In his 14 novels, ranging from the "The Book of Evidence" to “Shroud,” Banville has established a reputation as a demanding, cerebral novelist. Banville's hope for his Booker Prize is that it will help other complex novels.

"When a book like 'The Sea' wins a literary prize, looking at it as objectively as I can, it is a good thing for publishing,” says Banville. “The next time a 25-year-old writer with a 'difficult' book like 'The Sea' comes into a publishing house, he has a chance of being published.

"Somehow, the Booker has caught the world's imagination," he notes. Nobody cares about the Nobel Prize for Literature anymore. The Booker Prize will increase the sales of my book 10 to 15 times."

In cold, hard numbers, instead of selling the 20,000 copies "The Sea" might have sold before the literary award, it will now sell 300,000 copies.

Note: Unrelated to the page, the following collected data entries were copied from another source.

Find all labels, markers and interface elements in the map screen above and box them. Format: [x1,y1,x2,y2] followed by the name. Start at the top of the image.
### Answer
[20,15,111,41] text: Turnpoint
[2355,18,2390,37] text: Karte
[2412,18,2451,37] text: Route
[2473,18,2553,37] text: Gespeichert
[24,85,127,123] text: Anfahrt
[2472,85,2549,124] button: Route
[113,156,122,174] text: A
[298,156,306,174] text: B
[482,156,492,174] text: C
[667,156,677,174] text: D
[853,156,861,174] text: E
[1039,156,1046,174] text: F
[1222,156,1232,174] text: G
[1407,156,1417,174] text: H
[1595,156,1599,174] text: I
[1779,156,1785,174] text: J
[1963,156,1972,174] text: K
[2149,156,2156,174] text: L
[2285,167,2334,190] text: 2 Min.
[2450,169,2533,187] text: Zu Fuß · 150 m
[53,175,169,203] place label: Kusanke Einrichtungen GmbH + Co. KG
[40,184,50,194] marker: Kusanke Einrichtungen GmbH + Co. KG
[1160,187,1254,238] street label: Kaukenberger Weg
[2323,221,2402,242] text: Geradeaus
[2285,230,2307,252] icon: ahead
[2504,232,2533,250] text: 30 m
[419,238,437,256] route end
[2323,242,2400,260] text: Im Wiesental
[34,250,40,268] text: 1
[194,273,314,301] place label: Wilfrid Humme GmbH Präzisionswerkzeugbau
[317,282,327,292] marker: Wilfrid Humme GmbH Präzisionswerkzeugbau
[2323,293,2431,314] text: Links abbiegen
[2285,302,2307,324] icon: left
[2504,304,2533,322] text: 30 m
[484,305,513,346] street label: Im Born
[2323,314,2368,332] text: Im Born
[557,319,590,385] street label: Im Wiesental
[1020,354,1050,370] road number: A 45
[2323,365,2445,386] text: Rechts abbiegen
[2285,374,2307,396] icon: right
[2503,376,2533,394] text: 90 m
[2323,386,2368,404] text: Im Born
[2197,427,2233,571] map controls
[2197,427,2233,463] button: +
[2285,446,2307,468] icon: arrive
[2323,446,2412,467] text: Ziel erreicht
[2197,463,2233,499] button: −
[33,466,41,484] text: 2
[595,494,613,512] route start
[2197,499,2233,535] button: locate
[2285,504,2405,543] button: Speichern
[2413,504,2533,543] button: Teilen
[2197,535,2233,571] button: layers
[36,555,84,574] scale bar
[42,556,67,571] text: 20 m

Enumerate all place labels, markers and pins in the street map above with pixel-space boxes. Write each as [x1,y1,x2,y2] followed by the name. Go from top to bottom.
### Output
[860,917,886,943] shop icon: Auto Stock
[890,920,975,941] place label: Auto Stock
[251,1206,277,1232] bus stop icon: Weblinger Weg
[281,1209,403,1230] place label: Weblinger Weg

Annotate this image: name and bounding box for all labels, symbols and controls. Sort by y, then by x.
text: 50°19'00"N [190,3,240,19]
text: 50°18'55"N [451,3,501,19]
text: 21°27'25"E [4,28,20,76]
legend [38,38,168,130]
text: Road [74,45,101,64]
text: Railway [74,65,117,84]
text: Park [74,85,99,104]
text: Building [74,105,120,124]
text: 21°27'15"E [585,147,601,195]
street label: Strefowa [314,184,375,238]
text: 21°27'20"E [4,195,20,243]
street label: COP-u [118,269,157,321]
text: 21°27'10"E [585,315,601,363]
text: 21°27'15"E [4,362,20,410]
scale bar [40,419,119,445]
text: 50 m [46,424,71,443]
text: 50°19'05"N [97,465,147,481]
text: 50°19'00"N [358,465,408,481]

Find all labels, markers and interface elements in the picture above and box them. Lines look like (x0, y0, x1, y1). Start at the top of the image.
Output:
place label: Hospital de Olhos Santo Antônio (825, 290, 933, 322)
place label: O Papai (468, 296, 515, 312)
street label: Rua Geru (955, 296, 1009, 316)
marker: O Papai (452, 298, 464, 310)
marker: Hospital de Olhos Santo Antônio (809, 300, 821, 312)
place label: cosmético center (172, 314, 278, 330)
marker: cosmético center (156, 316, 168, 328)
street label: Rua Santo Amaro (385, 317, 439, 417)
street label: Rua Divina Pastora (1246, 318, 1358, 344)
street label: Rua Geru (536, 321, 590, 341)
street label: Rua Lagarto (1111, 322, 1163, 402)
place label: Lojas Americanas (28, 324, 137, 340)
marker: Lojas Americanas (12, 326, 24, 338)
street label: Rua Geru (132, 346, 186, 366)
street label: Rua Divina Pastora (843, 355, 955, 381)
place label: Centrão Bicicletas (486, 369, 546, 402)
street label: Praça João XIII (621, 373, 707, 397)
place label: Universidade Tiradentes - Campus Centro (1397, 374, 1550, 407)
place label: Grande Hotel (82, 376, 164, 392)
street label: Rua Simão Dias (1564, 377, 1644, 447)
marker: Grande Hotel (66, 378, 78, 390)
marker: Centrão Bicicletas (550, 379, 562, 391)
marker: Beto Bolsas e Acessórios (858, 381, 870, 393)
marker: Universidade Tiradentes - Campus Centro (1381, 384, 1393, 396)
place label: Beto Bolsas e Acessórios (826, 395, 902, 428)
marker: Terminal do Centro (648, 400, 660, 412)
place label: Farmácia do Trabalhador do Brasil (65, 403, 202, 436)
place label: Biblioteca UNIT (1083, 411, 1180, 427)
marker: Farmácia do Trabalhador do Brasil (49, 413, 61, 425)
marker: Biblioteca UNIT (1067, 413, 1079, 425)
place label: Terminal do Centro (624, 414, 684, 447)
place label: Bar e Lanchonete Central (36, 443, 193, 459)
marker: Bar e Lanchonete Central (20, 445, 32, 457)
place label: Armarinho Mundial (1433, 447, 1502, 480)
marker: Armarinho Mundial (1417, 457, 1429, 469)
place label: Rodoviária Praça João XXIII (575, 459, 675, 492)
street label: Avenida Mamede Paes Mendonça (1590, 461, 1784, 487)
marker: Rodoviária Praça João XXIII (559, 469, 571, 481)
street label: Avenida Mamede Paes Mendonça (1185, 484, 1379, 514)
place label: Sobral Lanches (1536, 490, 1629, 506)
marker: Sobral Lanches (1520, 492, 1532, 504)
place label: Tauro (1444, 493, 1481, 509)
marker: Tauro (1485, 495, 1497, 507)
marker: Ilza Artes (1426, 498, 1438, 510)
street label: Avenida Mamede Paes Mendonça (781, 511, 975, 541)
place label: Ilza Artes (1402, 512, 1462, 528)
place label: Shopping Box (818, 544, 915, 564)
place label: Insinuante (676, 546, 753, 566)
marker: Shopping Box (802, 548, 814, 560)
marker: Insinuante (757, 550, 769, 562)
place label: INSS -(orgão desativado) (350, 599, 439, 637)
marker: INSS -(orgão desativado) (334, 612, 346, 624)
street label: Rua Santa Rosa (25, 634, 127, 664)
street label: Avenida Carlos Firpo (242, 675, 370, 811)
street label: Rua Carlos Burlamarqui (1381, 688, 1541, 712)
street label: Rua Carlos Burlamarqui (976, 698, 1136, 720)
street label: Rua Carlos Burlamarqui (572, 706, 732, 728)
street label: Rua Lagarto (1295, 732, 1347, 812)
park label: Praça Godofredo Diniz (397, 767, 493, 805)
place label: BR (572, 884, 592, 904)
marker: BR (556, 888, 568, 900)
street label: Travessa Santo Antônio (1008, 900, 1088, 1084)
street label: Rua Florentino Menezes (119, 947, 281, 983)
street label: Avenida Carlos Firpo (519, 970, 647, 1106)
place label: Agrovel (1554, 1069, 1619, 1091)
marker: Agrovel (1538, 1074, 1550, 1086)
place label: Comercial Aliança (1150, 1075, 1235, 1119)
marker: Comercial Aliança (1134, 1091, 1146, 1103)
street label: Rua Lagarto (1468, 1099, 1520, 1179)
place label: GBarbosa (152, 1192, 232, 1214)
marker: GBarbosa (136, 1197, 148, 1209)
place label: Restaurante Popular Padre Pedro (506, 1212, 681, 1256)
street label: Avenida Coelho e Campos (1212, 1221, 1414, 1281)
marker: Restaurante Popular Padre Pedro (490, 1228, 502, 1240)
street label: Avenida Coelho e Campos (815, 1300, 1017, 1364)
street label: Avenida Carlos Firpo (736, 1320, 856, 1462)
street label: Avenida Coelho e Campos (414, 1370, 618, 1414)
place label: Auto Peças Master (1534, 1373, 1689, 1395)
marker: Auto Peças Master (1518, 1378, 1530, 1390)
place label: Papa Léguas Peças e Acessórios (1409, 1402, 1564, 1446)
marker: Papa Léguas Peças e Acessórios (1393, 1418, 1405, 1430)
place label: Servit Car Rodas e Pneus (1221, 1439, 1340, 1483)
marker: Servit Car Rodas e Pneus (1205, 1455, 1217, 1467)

Banville's view of the literary world is harsh. "There are too many books being published nowadays," he says. "In England alone, 4000 books are published every year. There aren't 40 good novels a year."

Banville escaped Ireland in the 1960s by being a clerk at Aer Lingus, Ireland’s national airline, which allowed him to fly around the world virtually for free. "I went to Greece, Paris and Rome in my teens," he says. “Virtually no one in Ireland did that then. I was determined to get out of Ireland. I didn't go to college because I would have been dependent on my parents.”

It turns out that one of the world's most intellectually intimidating novelists is an autodidact and wasn't shaped in a writing program, where so many American cookie-cutter novelists are made nowadays.

"For me, it was reading, reading reading," he says. "I had an older brother who was a teacher in Africa,” says Banville. "He would send me books every week-- Joyce Carey's 'The Horse's Mouth' and Graham Greene. He pointed me in the direction of reading fiction very young. I don't tell this story often enough."

Despite being a prominent literary critic in Ireland, and having an American readership through his articles in the New York Review of Books, Banville doesn't read his own reviews. "I don't find them that interesting anymore," he says. The good ones irritate me as much as the
bad ones, even more so."

Friends, however, can always be counted on to deliver the bad news. "I always say you can really depend on your best friends to tell you about the bad reviews," says Banville. "We all want to see our best friends fall from high places."